* [Task details]:
Please rewrite the source text of every item below, substituting "HipHop VM" for each "HHVM" and keeping everything else unchanged. Leave the pictures out of your answer.

--- Input records ---

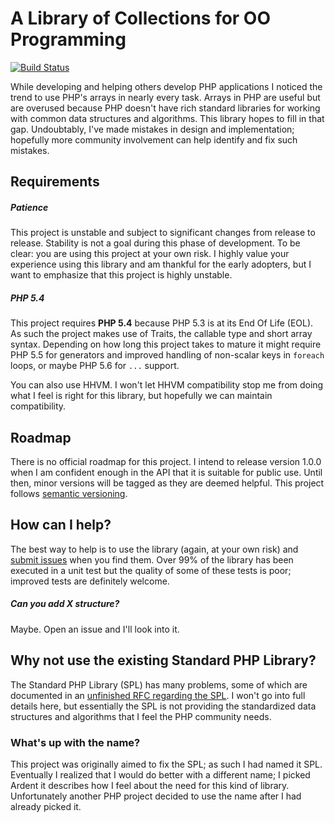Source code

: # A Library of Collections for OO Programming

[![Build Status](https://travis-ci.org/morrisonlevi/Ardent.svg?branch=master)](https://travis-ci.org/morrisonlevi/Ardent)

While developing and helping others develop PHP applications I noticed the trend to use PHP's arrays in nearly every task. Arrays in PHP are useful but are overused because PHP doesn't have rich standard libraries for working with common data structures and algorithms. This library hopes to fill in that gap. Undoubtably, I've made mistakes in design and implementation; hopefully more community involvement can help identify and fix such mistakes.

## Requirements

##### Patience
This project is unstable and subject to significant changes from release to release. Stability is not a goal during this phase of development. To be clear: you are using this project at your own risk. I highly value your experience using this library and am thankful for the early adopters, but I want to emphasize that this project is highly unstable.

##### PHP 5.4
This project requires **PHP 5.4** because PHP 5.3 is at its End Of Life (EOL). As such the project makes use of Traits, the callable type and short array syntax. Depending on how long this project takes to mature it might require PHP 5.5 for generators and improved handling of non-scalar keys in `foreach` loops, or maybe PHP 5.6 for `...` support.

You can also use HHVM. I won't let HHVM compatibility stop me from doing what I feel is right for this library, but hopefully we can maintain compatibility.

## Roadmap

There is no official roadmap for this project. I intend to release version 1.0.0 when I am confident enough in the API that it is suitable for public use. Until then, minor versions will be tagged as they are deemed helpful. This project follows [semantic versioning](http://semver.org).

## How can I help?

The best way to help is to use the library (again, at your own risk) and [submit issues](https://github.com/morrisonlevi/Ardent/issues) when you find them. Over 99% of the library has been executed in a unit test but the quality of some of these tests is poor; improved tests are definitely welcome.

##### Can you add X structure?

Maybe. Open an issue and I'll look into it. 

## Why not use the existing Standard PHP Library?

The Standard PHP Library (SPL) has many problems, some of which are documented in an [unfinished RFC regarding the SPL](https://wiki.php.net/rfc/spl-improvements). I won't go into full details here, but essentially the SPL is not providing the standardized data structures and algorithms that I feel the PHP community needs.

### What's up with the name?

This project was originally aimed to fix the SPL; as such I had named it SPL. Eventually I realized that I would do better with a different name; I picked Ardent it describes how I feel about the need for this kind of library. Unfortunately another PHP project decided to use the name after I had already picked it.
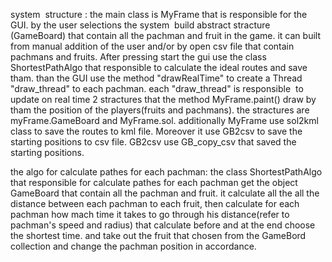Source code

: system  structure : 
the main class is MyFrame that is responsible for the GUI. 
by the user selections the system  build abstract stracture (GameBoard) that contain all the pachman and fruit in the game. it can built from manual addition of the user and/or by open csv file that contain pachmans and fruits.
After pressing start the gui use the class ShortestPathAlgo that responsible to calculate the ideal routes and save tham. than the GUI use the method "drawRealTime" to create a Thread "draw_thread" to each pachman. each "draw_thread" is responsible  to update on real time 2 stractures that the method MyFrame.paint() draw by tham the position of the players(fruits and pachmans). the stractures are myFrame.GameBoard and MyFrame.sol.
additionally MyFrame use sol2kml class to save the routes to kml file. 
Moreover it use GB2csv to save the starting positions to csv file. GB2csv use GB_copy_csv that saved the starting positions.

the algo for calculate pathes for each pachman:
the class ShortestPathAlgo that responsible for calculate pathes for each pachman get the object GameBoard that contain all the pachman and fruit. it calculate all the all the distance between each pachman to each fruit, then calculate for each pachman how mach time it takes to go through his distance(refer to pachman's speed and radius) that calculate before and at the end choose the shortest time. and take out the fruit that chosen from the GameBord collection and change the pachman position in accordance.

---

* [Task solution]:
Source code

: # A Library of Collections for OO Programming

[![Build Status](https://travis-ci.org/morrisonlevi/Ardent.svg?branch=master)](https://travis-ci.org/morrisonlevi/Ardent)

While developing and helping others develop PHP applications I noticed the trend to use PHP's arrays in nearly every task. Arrays in PHP are useful but are overused because PHP doesn't have rich standard libraries for working with common data structures and algorithms. This library hopes to fill in that gap. Undoubtably, I've made mistakes in design and implementation; hopefully more community involvement can help identify and fix such mistakes.

## Requirements

##### Patience
This project is unstable and subject to significant changes from release to release. Stability is not a goal during this phase of development. To be clear: you are using this project at your own risk. I highly value your experience using this library and am thankful for the early adopters, but I want to emphasize that this project is highly unstable.

##### PHP 5.4
This project requires **PHP 5.4** because PHP 5.3 is at its End Of Life (EOL). As such the project makes use of Traits, the callable type and short array syntax. Depending on how long this project takes to mature it might require PHP 5.5 for generators and improved handling of non-scalar keys in `foreach` loops, or maybe PHP 5.6 for `...` support.

You can also use HipHop VM. I won't let HipHop VM compatibility stop me from doing what I feel is right for this library, but hopefully we can maintain compatibility.

## Roadmap

There is no official roadmap for this project. I intend to release version 1.0.0 when I am confident enough in the API that it is suitable for public use. Until then, minor versions will be tagged as they are deemed helpful. This project follows [semantic versioning](http://semver.org).

## How can I help?

The best way to help is to use the library (again, at your own risk) and [submit issues](https://github.com/morrisonlevi/Ardent/issues) when you find them. Over 99% of the library has been executed in a unit test but the quality of some of these tests is poor; improved tests are definitely welcome.

##### Can you add X structure?

Maybe. Open an issue and I'll look into it. 

## Why not use the existing Standard PHP Library?

The Standard PHP Library (SPL) has many problems, some of which are documented in an [unfinished RFC regarding the SPL](https://wiki.php.net/rfc/spl-improvements). I won't go into full details here, but essentially the SPL is not providing the standardized data structures and algorithms that I feel the PHP community needs.

### What's up with the name?

This project was originally aimed to fix the SPL; as such I had named it SPL. Eventually I realized that I would do better with a different name; I picked Ardent it describes how I feel about the need for this kind of library. Unfortunately another PHP project decided to use the name after I had already picked it.
Source code

: system  structure : 
the main class is MyFrame that is responsible for the GUI. 
by the user selections the system  build abstract stracture (GameBoard) that contain all the pachman and fruit in the game. it can built from manual addition of the user and/or by open csv file that contain pachmans and fruits.
After pressing start the gui use the class ShortestPathAlgo that responsible to calculate the ideal routes and save tham. than the GUI use the method "drawRealTime" to create a Thread "draw_thread" to each pachman. each "draw_thread" is responsible  to update on real time 2 stractures that the method MyFrame.paint() draw by tham the position of the players(fruits and pachmans). the stractures are myFrame.GameBoard and MyFrame.sol.
additionally MyFrame use sol2kml class to save the routes to kml file. 
Moreover it use GB2csv to save the starting positions to csv file. GB2csv use GB_copy_csv that saved the starting positions.

the algo for calculate pathes for each pachman:
the class ShortestPathAlgo that responsible for calculate pathes for each pachman get the object GameBoard that contain all the pachman and fruit. it calculate all the all the distance between each pachman to each fruit, then calculate for each pachman how mach time it takes to go through his distance(refer to pachman's speed and radius) that calculate before and at the end choose the shortest time. and take out the fruit that chosen from the GameBord collection and change the pachman position in accordance.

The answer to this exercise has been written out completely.